Swedish automaker Volvo Cars, owned by China's Geely, reported Wednesday a rise in first half profits even as sales tumbled in its biggest market, China.

Volvo stays in fast lane despite China dip
Volvo Cars' Swedish chief executive, Håkan Samuelsson. Photo: Bertil Ericson/TT

Note: An earlier version of this story said that first-half profits fell. While net profit attributable to shareholders indeed fell, overall net profits were up. The story has been amended to reflect this.

Net profit more than tripled to 877 million kronor (92 million euros, $56 million), while turnover climbed by 12 percent to 75.2 billion kronor.

Operating profit surged by more than 70 percent to 1.66 billion kronor, thanks to a strong US currency and robust sales of Volvo's SUV model XC60.

But net income attributable to owners of the parent company dropped by 60 percent to 173 million kronor (18 million euros, $20 million).

Volvo's overall car sales in terms of units rose by 1.4 percent to 232,284 during the first half.

The strongest sales growth was registered in Sweden and western Europe, while they remained stable in the United States and declined in China, by 1.2 percent, and the rest of the world, including Russia.

Volvo went through several dark years before returning to profit in 2013. In 2014, it beat its sales record from 2007, selling almost 466,000 vehicles.
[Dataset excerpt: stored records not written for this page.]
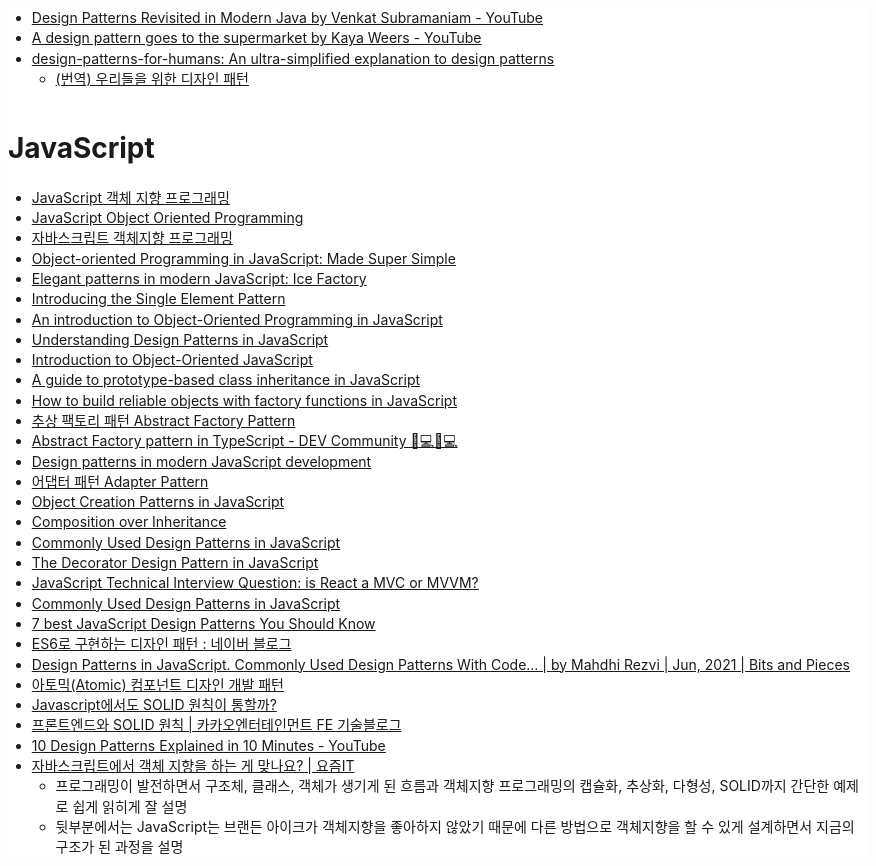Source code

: * [Design Patterns Revisited in Modern Java by Venkat Subramaniam - YouTube](https://www.youtube.com/watch?v=yTuwi--LFsM)
* [A design pattern goes to the supermarket by Kaya Weers - YouTube](https://www.youtube.com/watch?v=taj_inLi-pY)
* [design-patterns-for-humans: An ultra-simplified explanation to design patterns](https://github.com/kamranahmedse/design-patterns-for-humans/tree/master)
  * [(번역) 우리들을 위한 디자인 패턴](https://soobing.github.io/cs/design-patterns-for-humans/)

# JavaScript
* [JavaScript 객체 지향 프로그래밍](https://opentutorials.org/module/4047)
* [JavaScript Object Oriented Programming](https://www.youtube.com/playlist?list=PLuHgQVnccGMAMctarDlPyv6upFUUnpSO3)
* [자바스크립트 객체지향 프로그래밍](https://blog.naver.com/edy5016/221163118651)
* [Object-oriented Programming in JavaScript: Made Super Simple](https://www.youtube.com/watch?v=PFmuCDHHpwk)
* [Elegant patterns in modern JavaScript: Ice Factory](https://medium.freecodecamp.org/elegant-patterns-in-modern-javascript-ice-factory-4161859a0eee)
* [Introducing the Single Element Pattern](https://medium.freecodecamp.org/introducing-the-single-element-pattern-dfbd2c295c5d)
* [An introduction to Object-Oriented Programming in JavaScript](https://medium.freecodecamp.org/an-introduction-to-object-oriented-programming-in-javascript-8900124e316a)
* [Understanding Design Patterns in JavaScript](https://blog.bitsrc.io/understanding-design-patterns-in-javascript-13345223f2dd)
* [Introduction to Object-Oriented JavaScript](https://developer.mozilla.org/en-US/docs/Web/JavaScript/Introduction_to_Object-Oriented_JavaScript)
* [A guide to prototype-based class inheritance in JavaScript](https://medium.freecodecamp.org/a-guide-to-prototype-based-class-inheritance-in-javascript-84953db26df0)
* [How to build reliable objects with factory functions in JavaScript](https://medium.freecodecamp.org/how-to-build-reliable-objects-with-factory-functions-in-javascript-9ec1c089ea6f)
* [추상 팩토리 패턴 Abstract Factory Pattern](https://dev-momo.tistory.com/entry/%EC%B6%94%EC%83%81-%ED%8C%A9%ED%86%A0%EB%A6%AC-%ED%8C%A8%ED%84%B4-Abstract-Factory-Pattern)
* [Abstract Factory pattern in TypeScript - DEV Community 👩💻👨💻](https://dev.to/jmalvarez/abstract-factory-pattern-in-typescript-6c8)
* [Design patterns in modern JavaScript development](https://levelup.gitconnected.com/design-patterns-in-modern-javascript-development-ec84d8be06ca)
* [어댑터 패턴 Adapter Pattern](https://dev-momo.tistory.com/entry/Adapter-Pattern-%EC%96%B4%EB%8C%91%ED%84%B0-%ED%8C%A8%ED%84%B4)
* [Object Creation Patterns in JavaScript](https://medium.com/developers-arena/object-creation-patterns-in-javascript-8922d52fad2c)
* [Composition over Inheritance](https://www.youtube.com/watch?v=wfMtDGfHWpA)
* [Commonly Used Design Patterns in JavaScript](https://medium.com/better-programming/commonly-used-design-patterns-in-javascript-bfcd91827002)
* [The Decorator Design Pattern in JavaScript](https://medium.com/javascript-in-plain-english/the-decorator-design-pattern-in-javascript-6aee27837dbd)
* [JavaScript Technical Interview Question: is React a MVC or MVVM?](https://medium.com/javascript-in-plain-english/javascript-interview-question-is-react-an-mvc-or-mvvm-ac2ea2a5127d)
* [Commonly Used Design Patterns in JavaScript](https://medium.com/better-programming/commonly-used-design-patterns-in-javascript-bfcd91827002)
* [7 best JavaScript Design Patterns You Should Know](https://morioh.com/p/738f2be15243)
* [ES6로 구현하는 디자인 패턴 : 네이버 블로그](https://blog.naver.com/pjt3591oo/222351379222)
* [Design Patterns in JavaScript. Commonly Used Design Patterns With Code… | by Mahdhi Rezvi | Jun, 2021 | Bits and Pieces](https://blog.bitsrc.io/design-patterns-in-javascript-3872f36fe345)
* [아토믹(Atomic) 컴포넌트 디자인 개발 패턴](https://brunch.co.kr/@skykamja24/580)
* [Javascript에서도 SOLID 원칙이 통할까?](https://velog.io/@teo/Javascript%EC%97%90%EC%84%9C%EB%8F%84-SOLID-%EC%9B%90%EC%B9%99%EC%9D%B4-%ED%86%B5%ED%95%A0%EA%B9%8C)
* [프론트엔드와 SOLID 원칙 | 카카오엔터테인먼트 FE 기술블로그](https://fe-developers.kakaoent.com/2023/230330-frontend-solid/)
* [10 Design Patterns Explained in 10 Minutes - YouTube](https://www.youtube.com/watch?v=tv-_1er1mWI)
* [자바스크립트에서 객체 지향을 하는 게 맞나요? | 요즘IT](https://yozm.wishket.com/magazine/detail/1396/)
  * 프로그래밍이 발전하면서 구조체, 클래스, 객체가 생기게 된 흐름과 객체지향 프로그래밍의 캡슐화, 추상화, 다형성, SOLID까지 간단한 예제로 쉽게 읽히게 잘 설명
  * 뒷부분에서는 JavaScript는 브랜든 아이크가 객체지향을 좋아하지 않았기 때문에 다른 방법으로 객체지향을 할 수 있게 설계하면서 지금의 구조가 된 과정을 설명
CEO Hakan Samuelsson told Swedish news agency TT the company expects to sell 500,000 cars this year.

The number of Volvo employees has risen by 10 percent in the past year, to 28,000 worldwide.

Despite its economic slowdown, Volvo plans to boost its presence in China and has acquired 50 percent of three joint ventures from parent company Geely: two assembly plants and one research and development centre.

Geely paid $1.8 billion to buy Volvo from US carmaker Ford in 2010.